*REQUIRED WORK*. Rewrite the rows from the line containing "Can you tell" through the line containing "792.9], [0, 0, 1]] dist [0.008063, -0.000134]", putting "camera configuration" in place of "camera setup" and leaving everything else unchanged.

Excerpts from a dataset
========================================

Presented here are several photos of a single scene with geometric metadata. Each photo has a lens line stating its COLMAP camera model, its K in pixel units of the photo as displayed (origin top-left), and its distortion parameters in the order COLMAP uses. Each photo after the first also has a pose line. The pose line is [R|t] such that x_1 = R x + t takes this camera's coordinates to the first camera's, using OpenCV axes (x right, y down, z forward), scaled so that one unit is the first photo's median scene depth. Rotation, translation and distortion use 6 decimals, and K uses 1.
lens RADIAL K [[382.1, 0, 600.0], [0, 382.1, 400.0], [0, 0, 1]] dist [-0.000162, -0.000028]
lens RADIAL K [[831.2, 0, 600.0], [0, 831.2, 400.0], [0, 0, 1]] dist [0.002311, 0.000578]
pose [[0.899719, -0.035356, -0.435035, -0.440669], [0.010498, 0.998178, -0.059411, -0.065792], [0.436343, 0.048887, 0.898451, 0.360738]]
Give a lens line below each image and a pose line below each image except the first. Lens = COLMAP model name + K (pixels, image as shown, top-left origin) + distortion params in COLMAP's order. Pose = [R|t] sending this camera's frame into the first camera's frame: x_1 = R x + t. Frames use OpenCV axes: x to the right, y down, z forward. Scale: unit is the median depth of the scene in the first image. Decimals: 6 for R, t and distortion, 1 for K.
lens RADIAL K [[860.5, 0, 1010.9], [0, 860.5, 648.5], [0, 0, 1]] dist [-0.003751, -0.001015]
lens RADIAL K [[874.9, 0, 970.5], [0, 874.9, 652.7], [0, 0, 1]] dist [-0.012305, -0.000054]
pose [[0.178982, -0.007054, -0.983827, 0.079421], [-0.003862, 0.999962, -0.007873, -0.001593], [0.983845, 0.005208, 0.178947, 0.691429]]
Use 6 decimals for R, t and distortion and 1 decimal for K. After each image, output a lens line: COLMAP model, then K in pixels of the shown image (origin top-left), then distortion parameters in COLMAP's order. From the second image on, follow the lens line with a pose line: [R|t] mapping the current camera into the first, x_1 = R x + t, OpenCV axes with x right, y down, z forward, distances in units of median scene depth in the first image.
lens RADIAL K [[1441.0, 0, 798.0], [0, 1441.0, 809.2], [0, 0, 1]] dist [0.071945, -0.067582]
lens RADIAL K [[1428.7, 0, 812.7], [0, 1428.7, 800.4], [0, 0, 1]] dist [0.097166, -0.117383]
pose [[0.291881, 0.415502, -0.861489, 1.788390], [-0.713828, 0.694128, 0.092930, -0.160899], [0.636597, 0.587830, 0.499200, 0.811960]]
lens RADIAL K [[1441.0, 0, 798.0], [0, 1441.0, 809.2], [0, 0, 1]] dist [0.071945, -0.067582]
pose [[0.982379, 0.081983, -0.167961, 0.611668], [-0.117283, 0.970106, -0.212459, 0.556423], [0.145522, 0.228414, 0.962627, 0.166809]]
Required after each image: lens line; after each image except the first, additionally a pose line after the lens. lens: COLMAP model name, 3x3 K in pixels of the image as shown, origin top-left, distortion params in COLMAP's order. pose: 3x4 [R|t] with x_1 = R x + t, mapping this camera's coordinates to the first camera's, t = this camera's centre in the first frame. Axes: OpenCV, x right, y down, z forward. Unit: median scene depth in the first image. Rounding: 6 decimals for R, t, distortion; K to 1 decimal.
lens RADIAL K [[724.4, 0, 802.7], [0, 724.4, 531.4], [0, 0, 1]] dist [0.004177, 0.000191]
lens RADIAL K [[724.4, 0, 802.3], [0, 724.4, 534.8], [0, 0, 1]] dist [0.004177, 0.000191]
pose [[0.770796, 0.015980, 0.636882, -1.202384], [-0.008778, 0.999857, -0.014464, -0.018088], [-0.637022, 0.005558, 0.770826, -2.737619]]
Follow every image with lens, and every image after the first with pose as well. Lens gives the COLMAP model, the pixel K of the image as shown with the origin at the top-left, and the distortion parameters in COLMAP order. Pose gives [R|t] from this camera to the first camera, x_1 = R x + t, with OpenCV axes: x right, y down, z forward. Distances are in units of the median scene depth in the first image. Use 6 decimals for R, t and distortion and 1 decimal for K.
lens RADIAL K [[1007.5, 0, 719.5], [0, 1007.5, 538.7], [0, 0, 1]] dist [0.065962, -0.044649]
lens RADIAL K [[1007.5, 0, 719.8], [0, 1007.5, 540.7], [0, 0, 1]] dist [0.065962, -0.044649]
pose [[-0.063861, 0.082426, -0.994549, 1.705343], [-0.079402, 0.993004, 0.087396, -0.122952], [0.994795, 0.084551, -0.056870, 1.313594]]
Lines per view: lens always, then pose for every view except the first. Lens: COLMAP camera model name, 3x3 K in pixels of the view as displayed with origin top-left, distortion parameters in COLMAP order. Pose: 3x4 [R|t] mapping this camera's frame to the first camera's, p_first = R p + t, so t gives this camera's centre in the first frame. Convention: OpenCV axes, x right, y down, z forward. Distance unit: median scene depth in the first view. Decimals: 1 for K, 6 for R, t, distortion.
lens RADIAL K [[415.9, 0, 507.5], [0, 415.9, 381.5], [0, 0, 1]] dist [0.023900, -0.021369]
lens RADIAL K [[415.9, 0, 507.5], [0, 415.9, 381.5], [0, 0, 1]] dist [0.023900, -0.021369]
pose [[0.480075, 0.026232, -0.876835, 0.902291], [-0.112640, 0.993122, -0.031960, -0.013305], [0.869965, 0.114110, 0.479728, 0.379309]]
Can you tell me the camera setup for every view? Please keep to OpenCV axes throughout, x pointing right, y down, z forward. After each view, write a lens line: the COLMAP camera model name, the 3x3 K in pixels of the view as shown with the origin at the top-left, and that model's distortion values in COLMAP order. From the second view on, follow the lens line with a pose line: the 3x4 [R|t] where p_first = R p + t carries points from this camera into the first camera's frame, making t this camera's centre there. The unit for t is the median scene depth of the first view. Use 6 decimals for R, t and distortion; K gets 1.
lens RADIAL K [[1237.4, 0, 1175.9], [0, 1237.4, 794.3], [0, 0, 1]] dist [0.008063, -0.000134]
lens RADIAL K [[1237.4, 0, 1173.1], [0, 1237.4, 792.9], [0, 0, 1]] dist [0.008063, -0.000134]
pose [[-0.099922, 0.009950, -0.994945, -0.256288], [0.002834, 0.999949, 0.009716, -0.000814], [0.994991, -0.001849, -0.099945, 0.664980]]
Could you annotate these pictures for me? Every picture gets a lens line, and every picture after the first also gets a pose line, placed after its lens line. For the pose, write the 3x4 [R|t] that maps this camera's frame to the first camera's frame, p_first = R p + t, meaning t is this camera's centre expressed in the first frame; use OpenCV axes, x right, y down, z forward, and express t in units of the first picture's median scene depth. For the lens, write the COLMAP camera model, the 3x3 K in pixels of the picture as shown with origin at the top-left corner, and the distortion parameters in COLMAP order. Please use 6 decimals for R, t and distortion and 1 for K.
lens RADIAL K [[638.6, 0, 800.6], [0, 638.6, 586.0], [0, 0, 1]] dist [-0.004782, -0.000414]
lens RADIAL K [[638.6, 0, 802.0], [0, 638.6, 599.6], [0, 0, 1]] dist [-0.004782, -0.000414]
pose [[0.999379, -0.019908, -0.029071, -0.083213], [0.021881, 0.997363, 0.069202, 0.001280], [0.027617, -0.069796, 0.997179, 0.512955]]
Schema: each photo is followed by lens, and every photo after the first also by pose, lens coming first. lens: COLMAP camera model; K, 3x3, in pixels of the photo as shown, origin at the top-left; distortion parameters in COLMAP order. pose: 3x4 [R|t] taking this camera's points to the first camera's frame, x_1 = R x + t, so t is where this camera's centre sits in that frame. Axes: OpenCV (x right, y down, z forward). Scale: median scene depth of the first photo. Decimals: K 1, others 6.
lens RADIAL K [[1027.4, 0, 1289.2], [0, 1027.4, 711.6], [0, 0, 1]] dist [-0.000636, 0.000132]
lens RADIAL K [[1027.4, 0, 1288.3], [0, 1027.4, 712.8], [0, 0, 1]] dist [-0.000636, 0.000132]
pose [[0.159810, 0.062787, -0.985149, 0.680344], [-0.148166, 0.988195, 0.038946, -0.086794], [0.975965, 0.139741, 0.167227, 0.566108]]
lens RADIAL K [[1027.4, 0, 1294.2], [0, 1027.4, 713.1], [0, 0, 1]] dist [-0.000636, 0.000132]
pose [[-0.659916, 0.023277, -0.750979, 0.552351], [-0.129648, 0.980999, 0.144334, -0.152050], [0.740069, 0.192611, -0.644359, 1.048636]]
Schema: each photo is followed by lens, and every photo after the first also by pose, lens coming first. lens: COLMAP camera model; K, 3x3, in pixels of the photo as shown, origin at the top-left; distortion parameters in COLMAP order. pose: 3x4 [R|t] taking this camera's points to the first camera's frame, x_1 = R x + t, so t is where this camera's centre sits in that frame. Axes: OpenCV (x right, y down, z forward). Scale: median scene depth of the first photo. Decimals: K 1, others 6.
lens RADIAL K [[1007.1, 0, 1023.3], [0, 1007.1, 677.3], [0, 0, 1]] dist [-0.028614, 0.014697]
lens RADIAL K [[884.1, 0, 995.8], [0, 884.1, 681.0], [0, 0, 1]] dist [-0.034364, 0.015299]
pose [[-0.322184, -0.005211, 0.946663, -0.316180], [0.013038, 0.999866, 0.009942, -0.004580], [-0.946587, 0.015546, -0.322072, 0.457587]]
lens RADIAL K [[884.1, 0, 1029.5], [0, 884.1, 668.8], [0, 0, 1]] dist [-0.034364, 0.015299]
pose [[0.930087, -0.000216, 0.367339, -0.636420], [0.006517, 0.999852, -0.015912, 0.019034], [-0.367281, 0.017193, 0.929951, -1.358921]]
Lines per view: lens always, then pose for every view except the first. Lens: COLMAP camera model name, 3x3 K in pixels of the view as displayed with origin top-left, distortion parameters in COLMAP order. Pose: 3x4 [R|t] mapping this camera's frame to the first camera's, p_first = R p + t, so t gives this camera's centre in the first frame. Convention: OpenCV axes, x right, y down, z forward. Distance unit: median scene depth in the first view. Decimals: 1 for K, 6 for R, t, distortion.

========================================

*ANSWER TO THE EXERCISE*.
Can you tell me the camera configuration for every view? Please keep to OpenCV axes throughout, x pointing right, y down, z forward. After each view, write a lens line: the COLMAP camera model name, the 3x3 K in pixels of the view as shown with the origin at the top-left, and that model's distortion values in COLMAP order. From the second view on, follow the lens line with a pose line: the 3x4 [R|t] where p_first = R p + t carries points from this camera into the first camera's frame, making t this camera's centre there. The unit for t is the median scene depth of the first view. Use 6 decimals for R, t and distortion; K gets 1.
lens RADIAL K [[1237.4, 0, 1175.9], [0, 1237.4, 794.3], [0, 0, 1]] dist [0.008063, -0.000134]
lens RADIAL K [[1237.4, 0, 1173.1], [0, 1237.4, 792.9], [0, 0, 1]] dist [0.008063, -0.000134]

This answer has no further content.